#### [Aim of the task]
Drop the pictures and repeat exactly from the "left_click(1652, 380)" line down to the last line of the entries below.

#### [Entries shown]
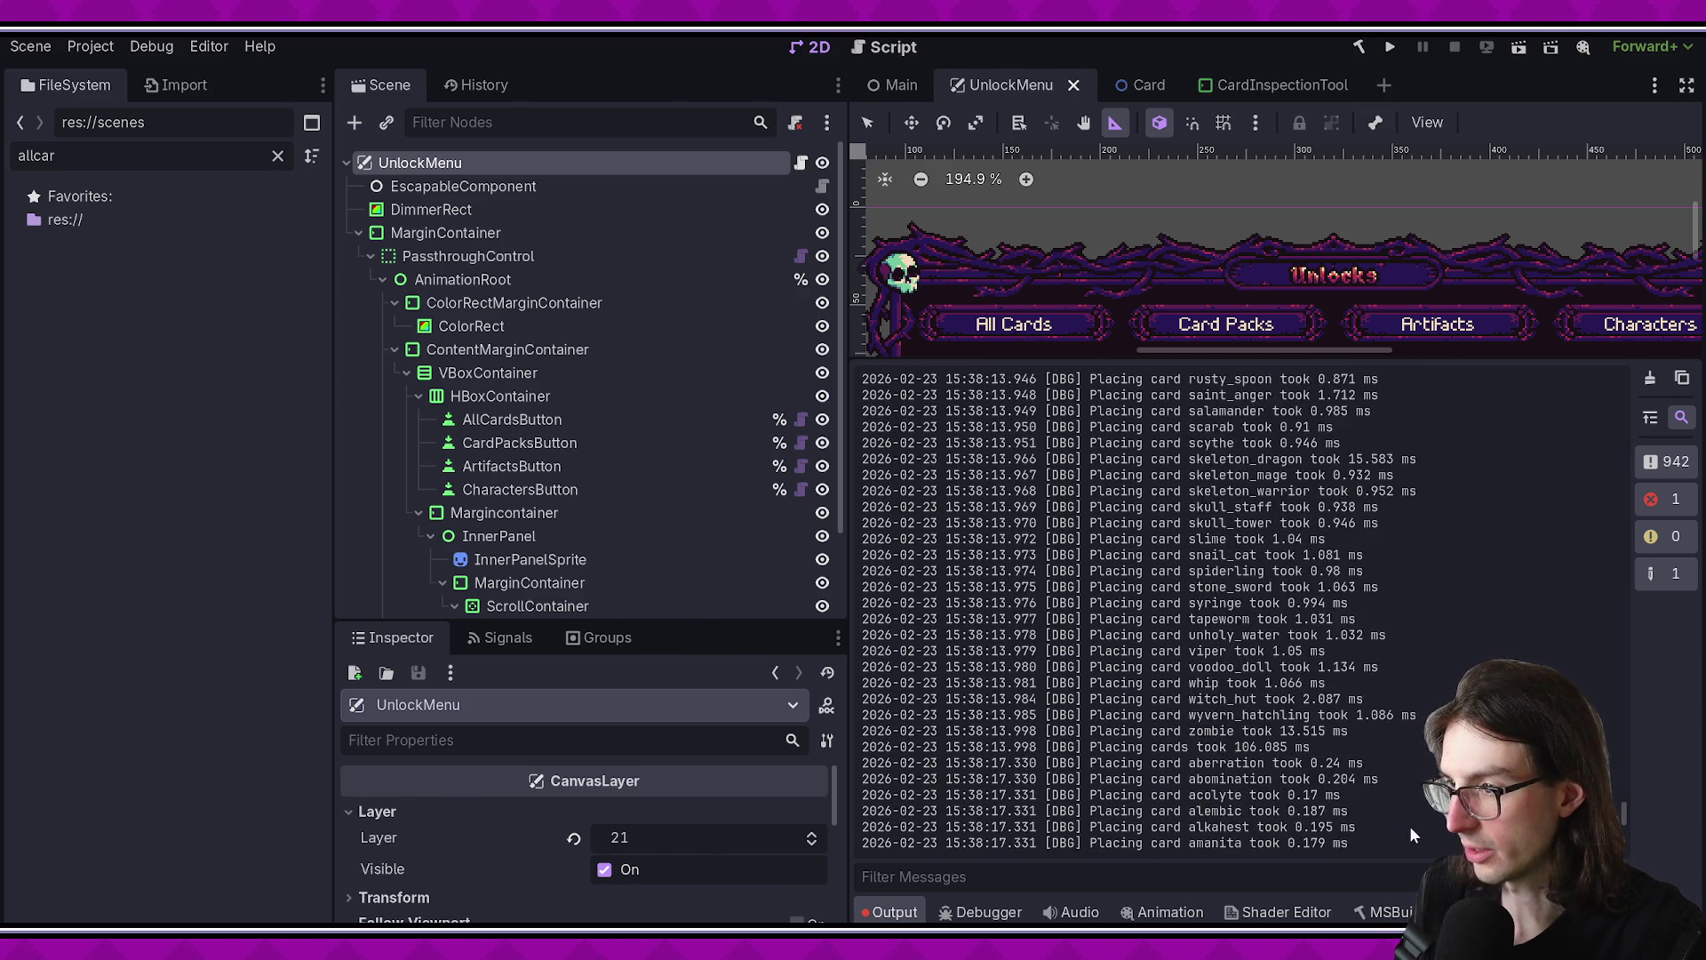
scroll(1410, 830, "up", 20)
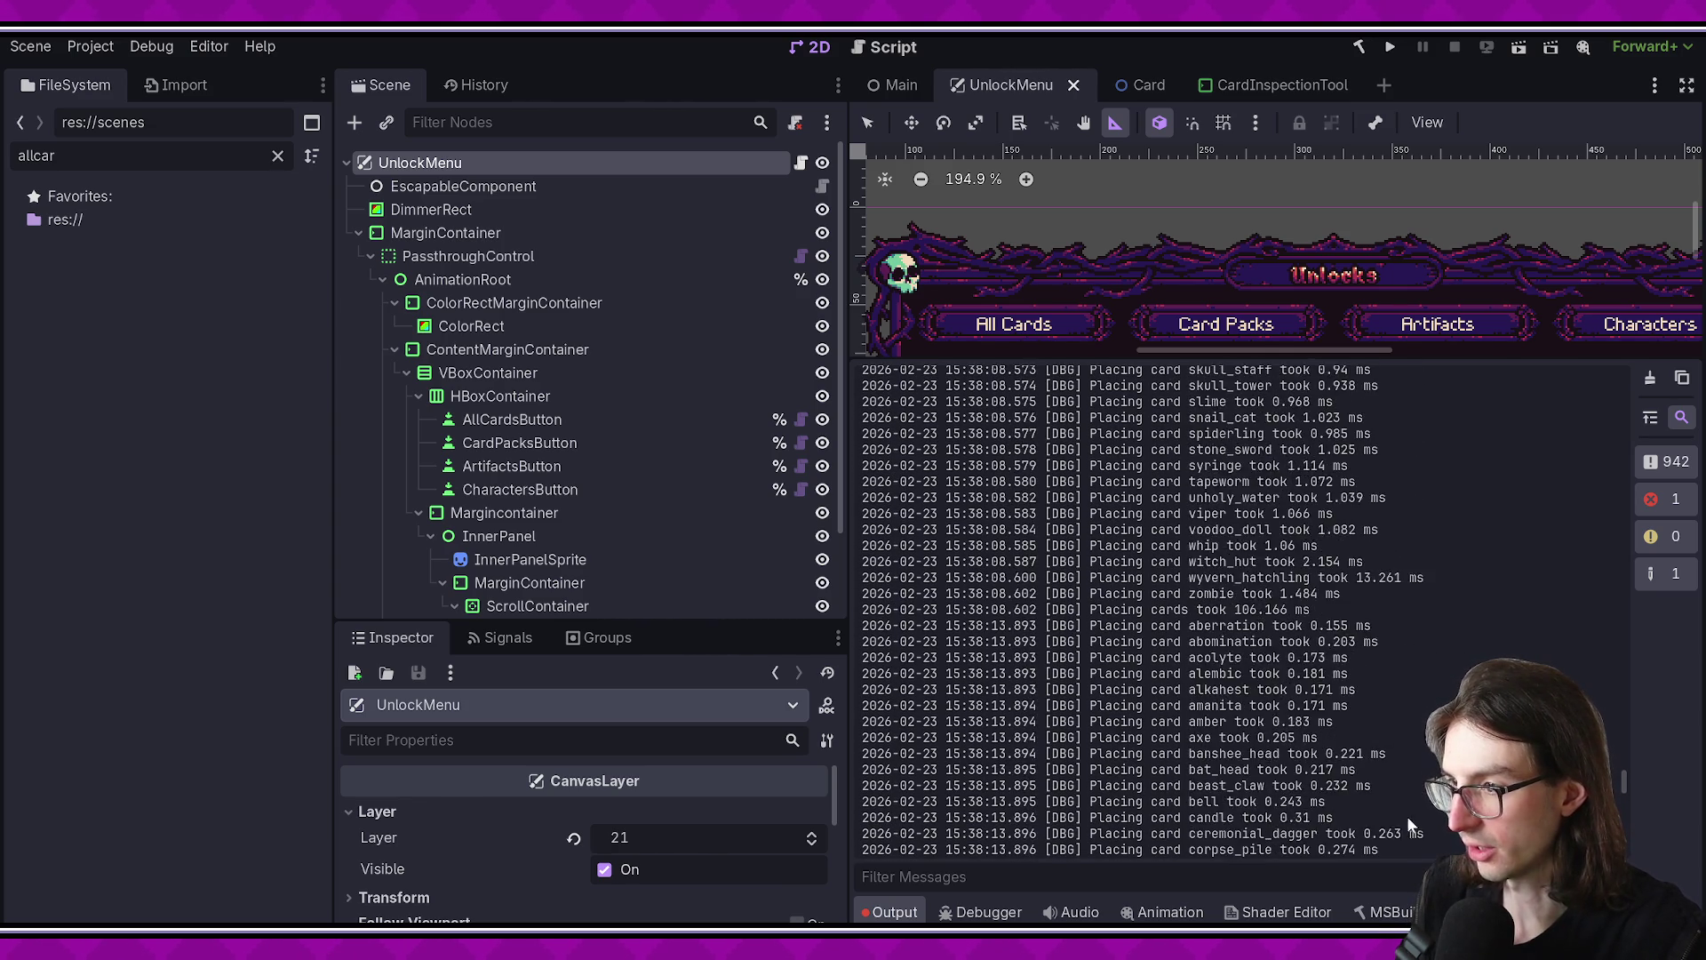
scroll(1287, 775, "up", 15)
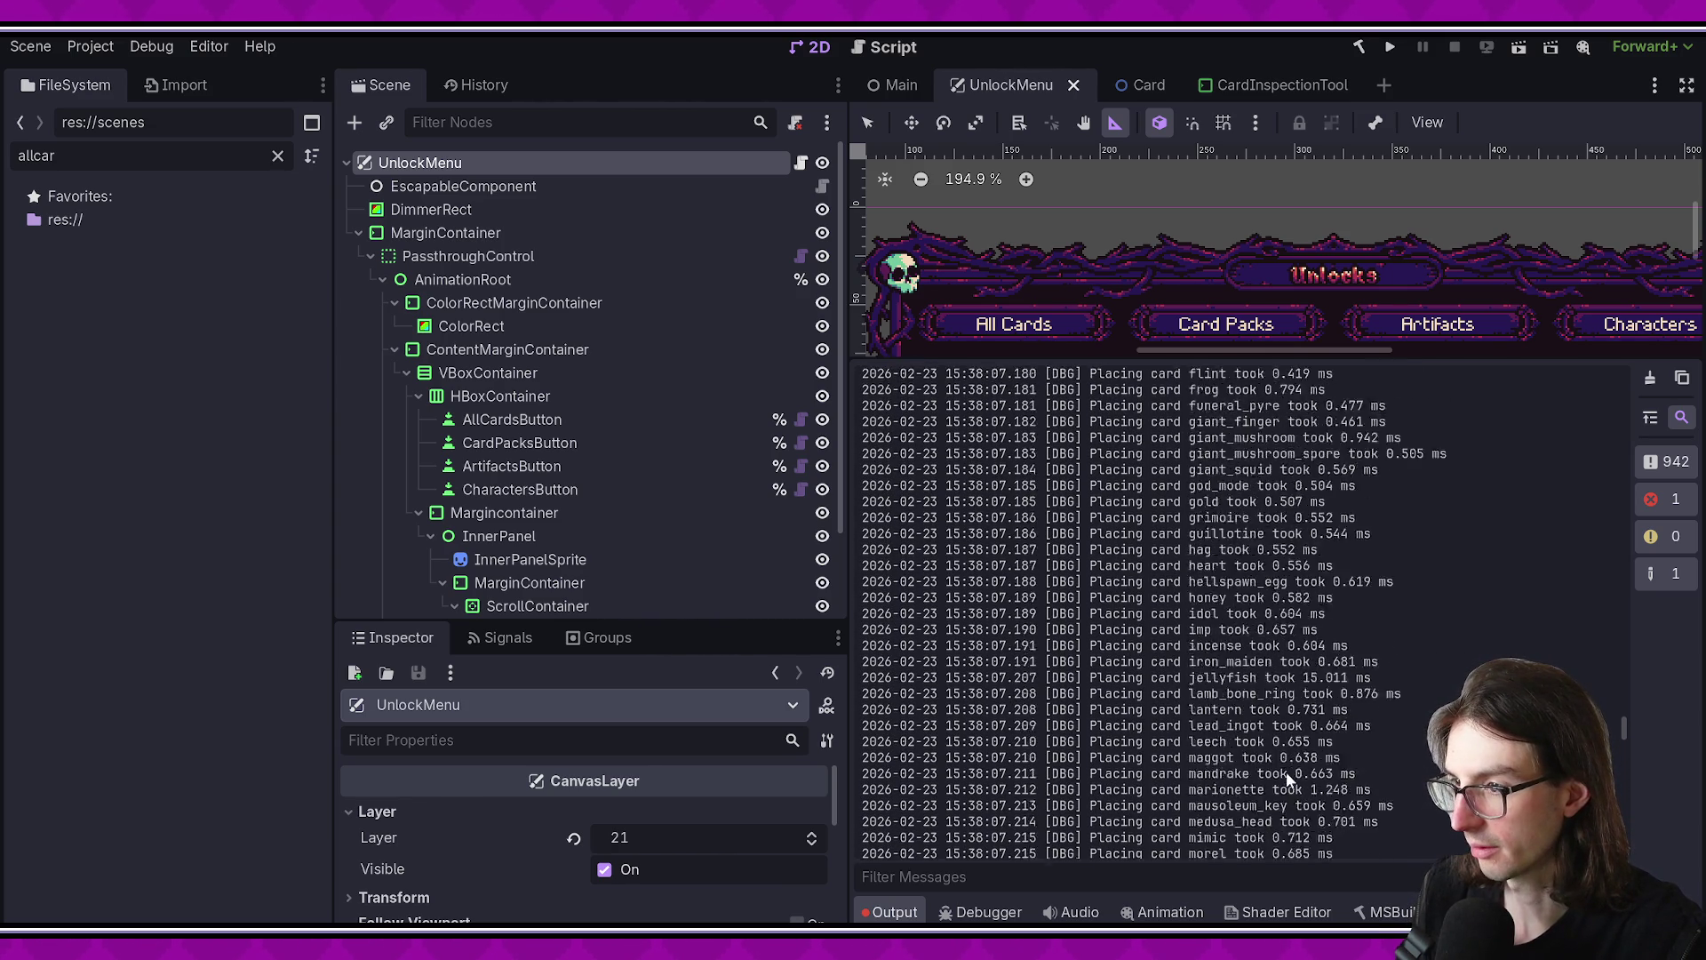
left_click(1652, 380)
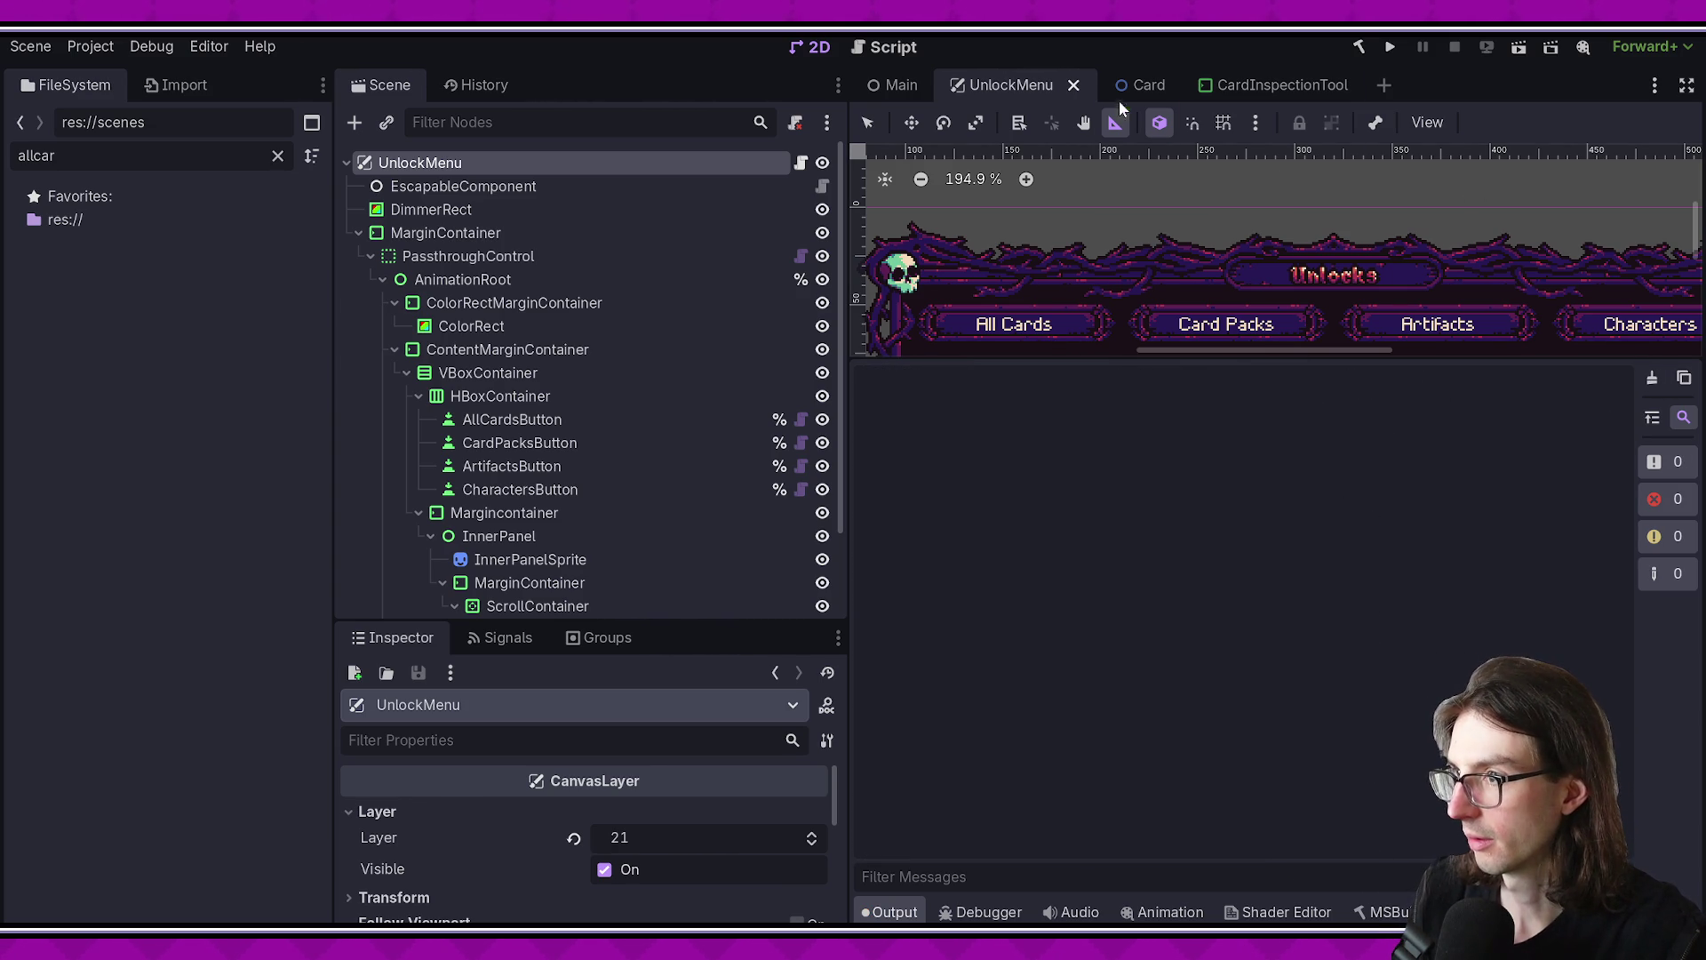
- Run the Unlocks menu scene alone and confirm card placement takes about 27 ms
left_click(1521, 52)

#### [Exercise output]
left_click(1652, 380)
- Run the Unlocks menu scene alone and confirm card placement takes about 27 ms
left_click(1521, 52)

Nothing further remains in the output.